I have saved games to SD cards before but I got a new phone and and new SD card gave to me and I no longer have the option to save games to my SD card. Is it the kind of SD card? It also won't let me save on my Chromebook. I've check and the developer allows it to be saved, it's unlocked, formatted, and just ever thing. Is it the kinda card? Is there some out there you can't download games to? I have a game I have played forever I DL it on my last SD card and phone before and it won't let me on these. I don't have any other SD card now except this one. Also its Android and from the playstore. I don't want to DL one of those apps that lets you put whatever you want into an SD card. I want this issue fixed! Please help! Oh and I've got developer option opened up on my phone too...
Answers (1)
It's difficult to tell for sure without specifics (plus I'm pretty sure I don't understand how half the info is supposed to be pertinent to the matter), but I had a similar experience albeit on transitioning from likely a much older gen android (maybe 4 or 5); back then, having apps stored on the sd instead of memory was model dependent, and wasn't available for all apps. More recent android os versions now offer a general solution in the form of defining the sd as a permanent extension of the phone's memory. On the one hand, it's simple and portable; however, I'm not sure the extension is readily reversible, if at all, without reformatting the memory entirely (particularly for replacing the card), and in terms of independent storage it's ineffectual.
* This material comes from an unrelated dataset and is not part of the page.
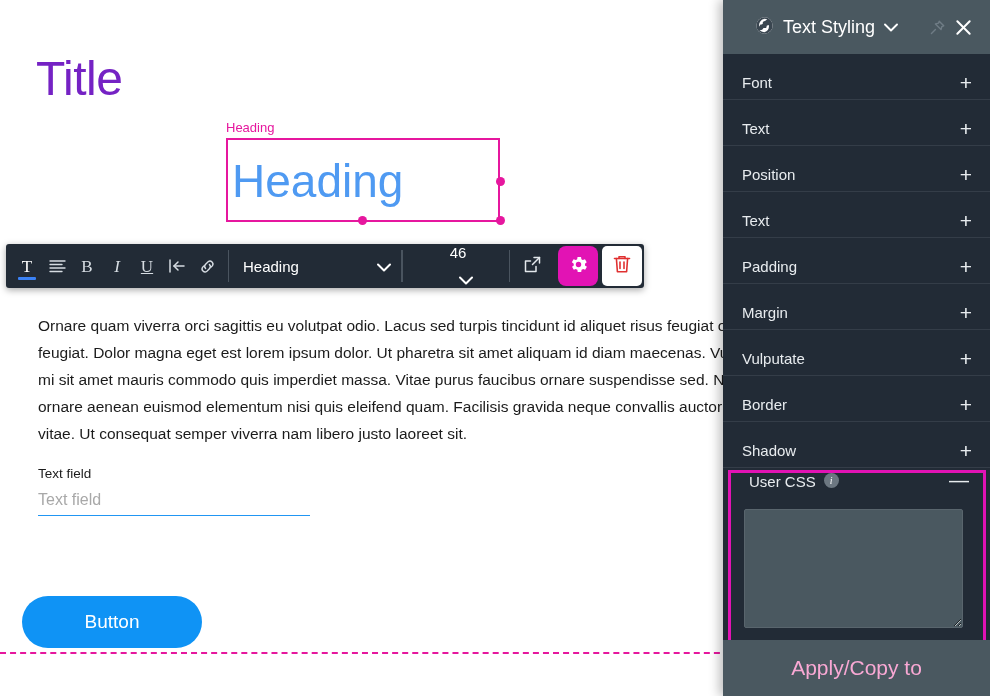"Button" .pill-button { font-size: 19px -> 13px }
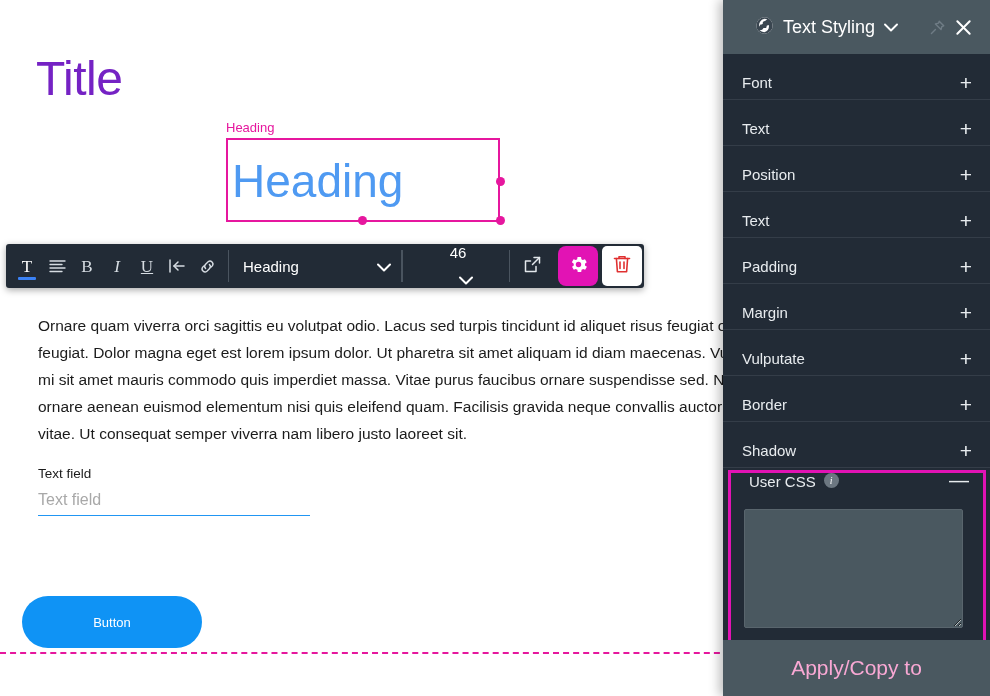"Apply/Copy to" .footer-label { color: #f9a8d4 -> #5eead4; font-size: 21px -> 18px }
I don't trust random apps either (plus due to the android permissions system alterations you can barely do anything cross app like this - even monitoring power consumption individually requires rooting), but if you're willing to fiddle with a few lines of code (on a superuser level), it's possible to create a backup of or restore installed apps' memory or apk to your computer, which ought to be a more reliable storage method. It's called adb, sort of android's external communication protocol in recent versions (built in, doesn't need rooting). Just look up a guide on how to backup android apps.
Otherwise, I don't really know what to tell ya. Android is open source and heavily influenced by google's whims (per my understanding), so that's really poor grounds for having a say in what direction the os takes. As a rule, user friendliness, full backwards compatibility, tech support rarely top the charts for devs.
At any rate, pretty sure it's not the card. That's just a dumb beast of burden.